- **任务**
请将选段中自“细胞冻存液是可以保护细胞免受”起、直至“肝脏分离的肝原代细胞的冻存。”为止的全部文字逐字抄录。

细胞冻存液是可以保护细胞免受冷冻损伤的物质,肝原代细胞的冻存复苏是一项比较难的技术,主要是由于肝原代细胞膜比较脆弱,很容易被冰晶机械损伤。传统的细胞冻存液由DMEM或RPMI-1640加入一定比例的二甲基亚砜和胎牛血清组成,然后采用程序降温法冻存细胞,用该配方冻存的肝原代细胞,复苏后肝原代细胞存活率较低,无法贴壁进行药物代谢研究,有待进一步改进。
发明内容
本发明的目的在于提供一种肝原代细胞的冻存液及其冻存复苏方法,以解决上述问题。
本发明的实施例提供了一种肝原代细胞冻存液,该冻存液按如下配方制成:dH2O1000g、DMEM/F12培养基粉末15.6g、碳酸氢钠1.2g、地塞米松300ng、肝原代细胞生长因子10μg、胰岛素25mg、谷氨酰胺0.3g、庆大霉素25mg、青霉素50mg、克拉霉素25mg、DMSO0.1g、PEG6000 10g、聚乙烯吡咯烷酮1g、1,3-丙二醇1g。
本发明的实施例还提供了一种肝原代细胞冻存方法,包括如下步骤:
(a)按照两步分离法获得肝原代细胞,去除死细胞,细胞计数计算活细胞的数量,含细胞液离心管插入冰浴中待用;
(b)按照权利要求1的配方配制细胞冻存液,按照4~6﹡106个细胞/mL冻存液进行冻存细胞,其中,细胞冻存液无菌;
(c)将含细胞液离心管在离心机上,4℃条件下离心40~50g,3min,去除上清液,加入细胞冻存液,混匀,加入到细胞冻存管中,每个细胞冻存管加入的体积为1.5~2mL;
(d)将装有肝原代细胞的冻存管放入逐级降温冻存盒中,放入冰箱在-80℃条件下冻存4~8小时后移至液氮罐中长期保存。
进一步,该方法可以应用于鼠、鸭、鸡、狗、兔、猪、羊、牛、猴和人肝脏分离的肝原代细胞的冻存。

- **数据记录**
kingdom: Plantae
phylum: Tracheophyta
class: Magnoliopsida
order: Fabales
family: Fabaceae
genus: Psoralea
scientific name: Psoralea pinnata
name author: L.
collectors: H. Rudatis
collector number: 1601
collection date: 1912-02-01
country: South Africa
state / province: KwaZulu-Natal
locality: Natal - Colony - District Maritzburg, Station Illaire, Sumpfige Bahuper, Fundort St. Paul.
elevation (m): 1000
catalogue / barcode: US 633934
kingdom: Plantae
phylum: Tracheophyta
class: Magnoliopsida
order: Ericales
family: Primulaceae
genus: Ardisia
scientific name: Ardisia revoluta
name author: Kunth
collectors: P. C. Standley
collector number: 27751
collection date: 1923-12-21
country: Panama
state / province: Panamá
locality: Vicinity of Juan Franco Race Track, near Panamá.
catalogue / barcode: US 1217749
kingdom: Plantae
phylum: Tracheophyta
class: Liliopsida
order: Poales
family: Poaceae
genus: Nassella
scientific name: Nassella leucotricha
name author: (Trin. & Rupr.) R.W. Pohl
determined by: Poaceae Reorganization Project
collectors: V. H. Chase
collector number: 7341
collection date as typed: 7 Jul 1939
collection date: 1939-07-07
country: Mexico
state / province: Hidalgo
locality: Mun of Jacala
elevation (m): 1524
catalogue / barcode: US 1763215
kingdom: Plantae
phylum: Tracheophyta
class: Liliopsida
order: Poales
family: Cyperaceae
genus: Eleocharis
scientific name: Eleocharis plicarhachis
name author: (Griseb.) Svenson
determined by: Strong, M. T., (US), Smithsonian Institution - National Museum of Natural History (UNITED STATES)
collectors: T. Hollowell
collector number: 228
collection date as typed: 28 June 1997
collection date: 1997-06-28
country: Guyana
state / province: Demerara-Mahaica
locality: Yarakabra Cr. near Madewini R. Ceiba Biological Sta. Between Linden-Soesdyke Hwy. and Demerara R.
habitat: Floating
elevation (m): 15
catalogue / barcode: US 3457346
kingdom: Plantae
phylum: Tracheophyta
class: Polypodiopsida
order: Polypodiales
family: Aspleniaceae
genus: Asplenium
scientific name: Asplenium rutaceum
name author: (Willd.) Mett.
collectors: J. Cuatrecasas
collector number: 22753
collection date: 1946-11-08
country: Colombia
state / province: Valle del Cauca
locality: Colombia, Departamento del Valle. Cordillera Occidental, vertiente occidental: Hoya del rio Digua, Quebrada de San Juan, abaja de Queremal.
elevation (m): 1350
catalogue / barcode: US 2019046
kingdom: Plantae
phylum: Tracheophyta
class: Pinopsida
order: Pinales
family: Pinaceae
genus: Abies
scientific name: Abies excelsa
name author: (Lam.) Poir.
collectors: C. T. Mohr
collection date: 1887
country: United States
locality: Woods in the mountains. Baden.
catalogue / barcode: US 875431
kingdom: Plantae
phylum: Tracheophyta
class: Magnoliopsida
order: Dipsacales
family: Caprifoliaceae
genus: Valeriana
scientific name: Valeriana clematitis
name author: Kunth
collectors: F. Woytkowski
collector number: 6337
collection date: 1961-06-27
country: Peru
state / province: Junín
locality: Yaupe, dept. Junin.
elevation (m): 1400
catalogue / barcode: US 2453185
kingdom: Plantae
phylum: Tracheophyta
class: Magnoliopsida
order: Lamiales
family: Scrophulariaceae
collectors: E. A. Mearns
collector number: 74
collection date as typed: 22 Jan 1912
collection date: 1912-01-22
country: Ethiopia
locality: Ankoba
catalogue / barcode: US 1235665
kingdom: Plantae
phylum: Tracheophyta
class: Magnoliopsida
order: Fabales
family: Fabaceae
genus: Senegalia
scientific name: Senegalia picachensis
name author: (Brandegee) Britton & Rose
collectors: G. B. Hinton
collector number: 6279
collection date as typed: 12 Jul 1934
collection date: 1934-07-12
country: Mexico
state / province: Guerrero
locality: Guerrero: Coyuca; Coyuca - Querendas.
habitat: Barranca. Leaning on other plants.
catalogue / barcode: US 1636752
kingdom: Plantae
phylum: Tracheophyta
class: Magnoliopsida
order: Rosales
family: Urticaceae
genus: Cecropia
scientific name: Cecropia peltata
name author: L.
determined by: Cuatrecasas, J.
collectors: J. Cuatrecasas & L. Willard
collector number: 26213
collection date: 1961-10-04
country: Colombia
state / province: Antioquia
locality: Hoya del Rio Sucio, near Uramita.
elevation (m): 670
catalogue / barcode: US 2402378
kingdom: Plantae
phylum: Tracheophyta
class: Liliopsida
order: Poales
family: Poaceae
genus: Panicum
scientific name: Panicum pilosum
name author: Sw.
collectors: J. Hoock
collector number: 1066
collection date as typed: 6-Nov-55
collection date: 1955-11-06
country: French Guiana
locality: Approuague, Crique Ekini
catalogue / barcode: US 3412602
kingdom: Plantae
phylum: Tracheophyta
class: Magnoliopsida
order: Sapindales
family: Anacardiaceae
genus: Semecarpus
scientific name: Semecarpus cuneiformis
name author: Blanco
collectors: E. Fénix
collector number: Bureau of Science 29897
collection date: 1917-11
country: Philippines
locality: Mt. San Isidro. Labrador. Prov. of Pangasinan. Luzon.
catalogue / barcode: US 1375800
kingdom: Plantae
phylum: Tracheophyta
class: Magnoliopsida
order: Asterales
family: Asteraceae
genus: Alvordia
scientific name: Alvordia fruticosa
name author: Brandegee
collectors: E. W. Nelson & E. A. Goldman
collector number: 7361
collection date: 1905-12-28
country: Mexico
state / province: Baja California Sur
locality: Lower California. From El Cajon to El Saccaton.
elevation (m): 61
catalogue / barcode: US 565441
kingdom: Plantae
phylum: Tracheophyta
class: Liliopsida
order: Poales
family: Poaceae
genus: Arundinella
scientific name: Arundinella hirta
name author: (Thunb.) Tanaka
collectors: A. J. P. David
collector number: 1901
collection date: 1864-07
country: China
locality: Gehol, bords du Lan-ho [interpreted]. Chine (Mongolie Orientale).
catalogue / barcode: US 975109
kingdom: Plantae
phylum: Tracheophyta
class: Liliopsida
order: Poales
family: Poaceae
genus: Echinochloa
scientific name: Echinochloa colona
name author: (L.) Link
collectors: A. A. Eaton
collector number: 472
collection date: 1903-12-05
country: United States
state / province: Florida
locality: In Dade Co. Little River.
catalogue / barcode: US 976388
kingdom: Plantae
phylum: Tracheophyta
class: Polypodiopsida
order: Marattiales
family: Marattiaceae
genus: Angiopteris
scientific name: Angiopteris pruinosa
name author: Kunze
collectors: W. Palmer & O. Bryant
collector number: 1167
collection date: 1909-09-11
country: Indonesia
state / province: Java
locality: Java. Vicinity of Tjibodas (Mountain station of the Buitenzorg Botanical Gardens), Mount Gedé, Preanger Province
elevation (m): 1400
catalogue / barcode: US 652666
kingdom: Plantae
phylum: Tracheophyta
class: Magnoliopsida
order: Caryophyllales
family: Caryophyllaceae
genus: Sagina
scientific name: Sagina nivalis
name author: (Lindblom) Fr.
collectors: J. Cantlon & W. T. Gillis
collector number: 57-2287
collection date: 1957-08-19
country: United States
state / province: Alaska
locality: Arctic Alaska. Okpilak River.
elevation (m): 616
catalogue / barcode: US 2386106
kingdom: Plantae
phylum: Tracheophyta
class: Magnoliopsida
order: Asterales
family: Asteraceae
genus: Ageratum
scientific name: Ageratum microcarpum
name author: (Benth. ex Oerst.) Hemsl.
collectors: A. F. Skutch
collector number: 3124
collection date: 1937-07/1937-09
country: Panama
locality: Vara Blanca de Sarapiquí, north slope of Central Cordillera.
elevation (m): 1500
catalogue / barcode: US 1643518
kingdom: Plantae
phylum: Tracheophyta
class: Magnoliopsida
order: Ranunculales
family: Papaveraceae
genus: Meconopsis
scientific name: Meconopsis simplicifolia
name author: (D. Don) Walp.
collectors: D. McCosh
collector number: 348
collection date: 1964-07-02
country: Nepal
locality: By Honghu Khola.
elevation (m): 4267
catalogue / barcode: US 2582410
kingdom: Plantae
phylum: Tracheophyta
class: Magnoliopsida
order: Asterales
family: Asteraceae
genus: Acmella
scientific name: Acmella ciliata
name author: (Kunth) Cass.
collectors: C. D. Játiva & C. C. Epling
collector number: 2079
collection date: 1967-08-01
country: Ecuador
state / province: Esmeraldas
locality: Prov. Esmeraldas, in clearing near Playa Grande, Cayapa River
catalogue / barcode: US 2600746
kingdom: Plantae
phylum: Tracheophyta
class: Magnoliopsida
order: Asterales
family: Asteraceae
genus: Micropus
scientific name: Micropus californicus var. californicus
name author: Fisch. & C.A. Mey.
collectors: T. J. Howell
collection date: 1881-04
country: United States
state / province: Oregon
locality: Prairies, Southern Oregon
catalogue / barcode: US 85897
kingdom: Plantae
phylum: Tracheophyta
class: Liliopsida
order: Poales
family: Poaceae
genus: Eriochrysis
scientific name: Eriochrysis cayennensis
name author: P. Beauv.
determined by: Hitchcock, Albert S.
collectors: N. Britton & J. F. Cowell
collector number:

- **参考答案**
细胞冻存液是可以保护细胞免受冷冻损伤的物质,肝原代细胞的冻存复苏是一项比较难的技术,主要是由于肝原代细胞膜比较脆弱,很容易被冰晶机械损伤。传统的细胞冻存液由DMEM或RPMI-1640加入一定比例的二甲基亚砜和胎牛血清组成,然后采用程序降温法冻存细胞,用该配方冻存的肝原代细胞,复苏后肝原代细胞存活率较低,无法贴壁进行药物代谢研究,有待进一步改进。
发明内容
本发明的目的在于提供一种肝原代细胞的冻存液及其冻存复苏方法,以解决上述问题。
本发明的实施例提供了一种肝原代细胞冻存液,该冻存液按如下配方制成:dH2O1000g、DMEM/F12培养基粉末15.6g、碳酸氢钠1.2g、地塞米松300ng、肝原代细胞生长因子10μg、胰岛素25mg、谷氨酰胺0.3g、庆大霉素25mg、青霉素50mg、克拉霉素25mg、DMSO0.1g、PEG6000 10g、聚乙烯吡咯烷酮1g、1,3-丙二醇1g。
本发明的实施例还提供了一种肝原代细胞冻存方法,包括如下步骤:
(a)按照两步分离法获得肝原代细胞,去除死细胞,细胞计数计算活细胞的数量,含细胞液离心管插入冰浴中待用;
(b)按照权利要求1的配方配制细胞冻存液,按照4~6﹡106个细胞/mL冻存液进行冻存细胞,其中,细胞冻存液无菌;
(c)将含细胞液离心管在离心机上,4℃条件下离心40~50g,3min,去除上清液,加入细胞冻存液,混匀,加入到细胞冻存管中,每个细胞冻存管加入的体积为1.5~2mL;
(d)将装有肝原代细胞的冻存管放入逐级降温冻存盒中,放入冰箱在-80℃条件下冻存4~8小时后移至液氮罐中长期保存。
进一步,该方法可以应用于鼠、鸭、鸡、狗、兔、猪、羊、牛、猴和人肝脏分离的肝原代细胞的冻存。